# ABOUT THIS EXERCISE
Copy the rows word for word, from the first line through the line that contains "The Yamaha 1.8L", including that line.

# RECORD SET

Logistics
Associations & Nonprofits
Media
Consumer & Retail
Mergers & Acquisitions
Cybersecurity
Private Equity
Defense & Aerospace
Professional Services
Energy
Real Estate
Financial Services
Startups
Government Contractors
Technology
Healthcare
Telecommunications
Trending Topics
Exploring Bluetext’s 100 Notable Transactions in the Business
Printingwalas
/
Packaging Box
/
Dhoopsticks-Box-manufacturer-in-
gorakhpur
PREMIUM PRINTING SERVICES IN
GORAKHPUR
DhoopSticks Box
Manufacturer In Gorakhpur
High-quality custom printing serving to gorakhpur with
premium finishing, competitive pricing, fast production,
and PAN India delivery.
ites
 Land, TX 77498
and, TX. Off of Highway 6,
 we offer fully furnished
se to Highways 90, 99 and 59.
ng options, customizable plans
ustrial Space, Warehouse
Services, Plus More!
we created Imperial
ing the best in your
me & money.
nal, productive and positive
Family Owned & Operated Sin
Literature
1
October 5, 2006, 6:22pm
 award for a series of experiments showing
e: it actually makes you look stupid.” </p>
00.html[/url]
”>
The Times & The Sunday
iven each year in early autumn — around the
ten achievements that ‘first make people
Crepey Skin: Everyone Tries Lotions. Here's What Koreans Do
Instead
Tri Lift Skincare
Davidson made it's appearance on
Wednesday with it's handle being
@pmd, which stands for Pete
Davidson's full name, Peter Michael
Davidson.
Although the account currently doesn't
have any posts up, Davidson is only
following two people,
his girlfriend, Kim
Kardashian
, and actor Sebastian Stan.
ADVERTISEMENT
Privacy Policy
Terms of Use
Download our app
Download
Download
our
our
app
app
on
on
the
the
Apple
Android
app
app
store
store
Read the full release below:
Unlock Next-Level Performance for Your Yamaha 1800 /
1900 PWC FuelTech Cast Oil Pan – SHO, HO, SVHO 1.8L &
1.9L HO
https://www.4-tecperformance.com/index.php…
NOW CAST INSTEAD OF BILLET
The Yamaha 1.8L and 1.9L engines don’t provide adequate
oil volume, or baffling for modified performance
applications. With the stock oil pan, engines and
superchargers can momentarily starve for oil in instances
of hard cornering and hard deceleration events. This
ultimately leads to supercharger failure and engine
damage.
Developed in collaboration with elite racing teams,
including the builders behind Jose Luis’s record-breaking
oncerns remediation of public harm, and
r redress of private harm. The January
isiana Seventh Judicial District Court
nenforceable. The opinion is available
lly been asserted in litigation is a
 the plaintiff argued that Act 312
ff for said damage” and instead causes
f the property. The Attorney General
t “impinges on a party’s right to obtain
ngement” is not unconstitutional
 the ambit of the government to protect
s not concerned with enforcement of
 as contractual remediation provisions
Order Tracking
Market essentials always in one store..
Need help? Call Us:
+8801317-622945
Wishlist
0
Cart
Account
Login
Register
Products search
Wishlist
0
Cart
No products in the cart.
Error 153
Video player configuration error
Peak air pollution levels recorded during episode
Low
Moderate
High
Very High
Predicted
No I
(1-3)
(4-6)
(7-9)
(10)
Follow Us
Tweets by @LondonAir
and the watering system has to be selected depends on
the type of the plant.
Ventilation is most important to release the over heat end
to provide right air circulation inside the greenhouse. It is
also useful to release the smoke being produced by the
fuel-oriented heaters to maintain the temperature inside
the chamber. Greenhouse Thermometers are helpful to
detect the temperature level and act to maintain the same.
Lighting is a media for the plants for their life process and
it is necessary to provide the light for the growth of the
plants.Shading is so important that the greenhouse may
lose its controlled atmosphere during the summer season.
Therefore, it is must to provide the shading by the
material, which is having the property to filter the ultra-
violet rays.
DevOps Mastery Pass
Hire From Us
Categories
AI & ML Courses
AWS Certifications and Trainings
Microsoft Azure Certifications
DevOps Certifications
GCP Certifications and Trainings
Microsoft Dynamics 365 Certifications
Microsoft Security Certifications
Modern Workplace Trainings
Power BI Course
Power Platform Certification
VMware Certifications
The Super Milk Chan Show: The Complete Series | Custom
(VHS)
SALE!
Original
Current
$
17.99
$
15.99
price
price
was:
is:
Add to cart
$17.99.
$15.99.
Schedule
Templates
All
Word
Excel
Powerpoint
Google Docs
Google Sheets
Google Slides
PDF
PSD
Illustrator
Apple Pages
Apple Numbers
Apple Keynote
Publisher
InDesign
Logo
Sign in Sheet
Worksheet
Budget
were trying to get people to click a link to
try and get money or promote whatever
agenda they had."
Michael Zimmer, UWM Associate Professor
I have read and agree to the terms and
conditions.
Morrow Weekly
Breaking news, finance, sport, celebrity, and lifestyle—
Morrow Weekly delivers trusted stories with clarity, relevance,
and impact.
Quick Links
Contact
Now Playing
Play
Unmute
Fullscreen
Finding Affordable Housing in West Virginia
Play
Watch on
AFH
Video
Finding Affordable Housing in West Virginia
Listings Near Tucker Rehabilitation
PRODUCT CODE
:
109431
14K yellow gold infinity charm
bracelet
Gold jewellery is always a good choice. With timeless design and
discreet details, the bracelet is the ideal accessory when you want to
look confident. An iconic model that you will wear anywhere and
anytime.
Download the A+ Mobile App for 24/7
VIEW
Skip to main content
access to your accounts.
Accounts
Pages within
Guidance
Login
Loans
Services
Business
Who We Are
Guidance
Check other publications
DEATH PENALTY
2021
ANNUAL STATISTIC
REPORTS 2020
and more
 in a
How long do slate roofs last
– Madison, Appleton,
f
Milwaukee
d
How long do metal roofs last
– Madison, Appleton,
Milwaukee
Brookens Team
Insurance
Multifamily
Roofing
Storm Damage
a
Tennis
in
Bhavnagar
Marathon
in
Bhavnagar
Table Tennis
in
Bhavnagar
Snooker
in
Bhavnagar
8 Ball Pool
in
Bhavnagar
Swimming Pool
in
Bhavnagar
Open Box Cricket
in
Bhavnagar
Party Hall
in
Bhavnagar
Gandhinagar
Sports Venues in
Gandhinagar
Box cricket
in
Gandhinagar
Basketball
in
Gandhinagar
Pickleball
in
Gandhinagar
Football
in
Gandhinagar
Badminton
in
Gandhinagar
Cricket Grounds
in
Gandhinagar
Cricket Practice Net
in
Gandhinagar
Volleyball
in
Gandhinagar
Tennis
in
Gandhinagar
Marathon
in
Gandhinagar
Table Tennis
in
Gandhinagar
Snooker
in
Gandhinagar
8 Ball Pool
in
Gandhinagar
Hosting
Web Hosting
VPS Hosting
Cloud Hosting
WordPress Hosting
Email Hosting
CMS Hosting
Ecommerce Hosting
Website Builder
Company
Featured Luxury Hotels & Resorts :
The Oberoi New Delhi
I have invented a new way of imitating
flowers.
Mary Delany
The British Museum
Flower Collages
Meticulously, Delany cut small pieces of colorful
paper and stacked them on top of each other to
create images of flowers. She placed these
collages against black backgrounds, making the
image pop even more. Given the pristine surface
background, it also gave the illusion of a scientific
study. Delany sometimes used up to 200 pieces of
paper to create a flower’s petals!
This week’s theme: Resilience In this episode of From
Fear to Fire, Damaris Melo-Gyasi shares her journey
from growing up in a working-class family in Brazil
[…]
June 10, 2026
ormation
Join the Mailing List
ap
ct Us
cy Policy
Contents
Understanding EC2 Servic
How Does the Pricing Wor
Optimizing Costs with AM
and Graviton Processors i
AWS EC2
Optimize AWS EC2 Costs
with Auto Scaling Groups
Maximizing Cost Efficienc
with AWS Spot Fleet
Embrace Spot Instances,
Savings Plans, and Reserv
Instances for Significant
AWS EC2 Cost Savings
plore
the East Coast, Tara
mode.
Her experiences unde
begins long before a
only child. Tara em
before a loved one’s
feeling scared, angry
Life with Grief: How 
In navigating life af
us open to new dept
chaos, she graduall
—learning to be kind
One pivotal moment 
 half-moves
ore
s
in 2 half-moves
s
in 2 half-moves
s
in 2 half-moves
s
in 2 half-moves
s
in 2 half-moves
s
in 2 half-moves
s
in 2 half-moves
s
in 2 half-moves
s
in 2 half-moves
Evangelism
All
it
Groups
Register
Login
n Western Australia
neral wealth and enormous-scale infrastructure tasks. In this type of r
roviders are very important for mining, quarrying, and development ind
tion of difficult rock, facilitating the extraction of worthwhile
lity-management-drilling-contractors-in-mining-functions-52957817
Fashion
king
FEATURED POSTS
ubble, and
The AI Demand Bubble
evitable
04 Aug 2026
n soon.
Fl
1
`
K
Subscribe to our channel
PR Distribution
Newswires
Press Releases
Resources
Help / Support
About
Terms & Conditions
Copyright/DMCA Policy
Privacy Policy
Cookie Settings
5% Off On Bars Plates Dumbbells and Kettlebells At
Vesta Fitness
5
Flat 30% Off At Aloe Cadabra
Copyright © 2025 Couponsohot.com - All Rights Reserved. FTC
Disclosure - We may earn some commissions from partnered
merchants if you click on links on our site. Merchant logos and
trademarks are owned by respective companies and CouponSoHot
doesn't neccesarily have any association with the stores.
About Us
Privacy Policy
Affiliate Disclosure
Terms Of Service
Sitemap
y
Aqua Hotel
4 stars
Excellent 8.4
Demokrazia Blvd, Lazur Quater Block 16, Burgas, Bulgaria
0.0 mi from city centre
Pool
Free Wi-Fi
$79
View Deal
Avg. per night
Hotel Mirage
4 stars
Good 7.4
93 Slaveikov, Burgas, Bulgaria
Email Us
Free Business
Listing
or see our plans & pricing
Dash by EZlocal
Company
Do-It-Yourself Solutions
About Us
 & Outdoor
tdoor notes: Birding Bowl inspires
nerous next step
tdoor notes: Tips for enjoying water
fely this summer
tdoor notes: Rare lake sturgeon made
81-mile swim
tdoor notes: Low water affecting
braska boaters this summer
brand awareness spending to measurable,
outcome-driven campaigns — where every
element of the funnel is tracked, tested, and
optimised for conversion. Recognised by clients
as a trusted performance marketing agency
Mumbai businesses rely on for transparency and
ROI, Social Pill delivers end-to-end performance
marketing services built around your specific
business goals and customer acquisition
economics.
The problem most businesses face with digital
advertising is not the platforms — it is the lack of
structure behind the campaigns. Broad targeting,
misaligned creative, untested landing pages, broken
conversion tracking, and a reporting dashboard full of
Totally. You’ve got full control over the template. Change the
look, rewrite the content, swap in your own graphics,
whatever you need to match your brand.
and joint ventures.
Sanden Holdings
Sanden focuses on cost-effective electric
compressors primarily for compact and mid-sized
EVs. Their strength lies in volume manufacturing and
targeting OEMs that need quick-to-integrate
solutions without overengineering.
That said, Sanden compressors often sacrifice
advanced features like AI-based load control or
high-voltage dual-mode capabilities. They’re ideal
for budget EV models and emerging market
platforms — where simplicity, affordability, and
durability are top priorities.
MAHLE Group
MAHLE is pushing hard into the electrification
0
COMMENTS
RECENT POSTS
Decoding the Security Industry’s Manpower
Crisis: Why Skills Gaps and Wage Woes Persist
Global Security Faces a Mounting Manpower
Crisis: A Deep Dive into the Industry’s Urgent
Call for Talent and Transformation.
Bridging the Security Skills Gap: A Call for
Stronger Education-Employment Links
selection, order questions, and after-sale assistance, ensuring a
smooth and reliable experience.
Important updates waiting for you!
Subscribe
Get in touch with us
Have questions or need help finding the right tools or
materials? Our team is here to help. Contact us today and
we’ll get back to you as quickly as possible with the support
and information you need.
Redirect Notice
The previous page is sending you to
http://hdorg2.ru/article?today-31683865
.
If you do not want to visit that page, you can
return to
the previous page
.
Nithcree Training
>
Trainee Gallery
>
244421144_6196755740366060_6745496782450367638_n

# REPLY TO THE TASK
Logistics
Associations & Nonprofits
Media
Consumer & Retail
Mergers & Acquisitions
Cybersecurity
Private Equity
Defense & Aerospace
Professional Services
Energy
Real Estate
Financial Services
Startups
Government Contractors
Technology
Healthcare
Telecommunications
Trending Topics
Exploring Bluetext’s 100 Notable Transactions in the Business
Printingwalas
/
Packaging Box
/
Dhoopsticks-Box-manufacturer-in-
gorakhpur
PREMIUM PRINTING SERVICES IN
GORAKHPUR
DhoopSticks Box
Manufacturer In Gorakhpur
High-quality custom printing serving to gorakhpur with
premium finishing, competitive pricing, fast production,
and PAN India delivery.
ites
 Land, TX 77498
and, TX. Off of Highway 6,
 we offer fully furnished
se to Highways 90, 99 and 59.
ng options, customizable plans
ustrial Space, Warehouse
Services, Plus More!
we created Imperial
ing the best in your
me & money.
nal, productive and positive
Family Owned & Operated Sin
Literature
1
October 5, 2006, 6:22pm
 award for a series of experiments showing
e: it actually makes you look stupid.” </p>
00.html[/url]
”>
The Times & The Sunday
iven each year in early autumn — around the
ten achievements that ‘first make people
Crepey Skin: Everyone Tries Lotions. Here's What Koreans Do
Instead
Tri Lift Skincare
Davidson made it's appearance on
Wednesday with it's handle being
@pmd, which stands for Pete
Davidson's full name, Peter Michael
Davidson.
Although the account currently doesn't
have any posts up, Davidson is only
following two people,
his girlfriend, Kim
Kardashian
, and actor Sebastian Stan.
ADVERTISEMENT
Privacy Policy
Terms of Use
Download our app
Download
Download
our
our
app
app
on
on
the
the
Apple
Android
app
app
store
store
Read the full release below:
Unlock Next-Level Performance for Your Yamaha 1800 /
1900 PWC FuelTech Cast Oil Pan – SHO, HO, SVHO 1.8L &
1.9L HO
https://www.4-tecperformance.com/index.php…
NOW CAST INSTEAD OF BILLET
The Yamaha 1.8L and 1.9L engines don’t provide adequate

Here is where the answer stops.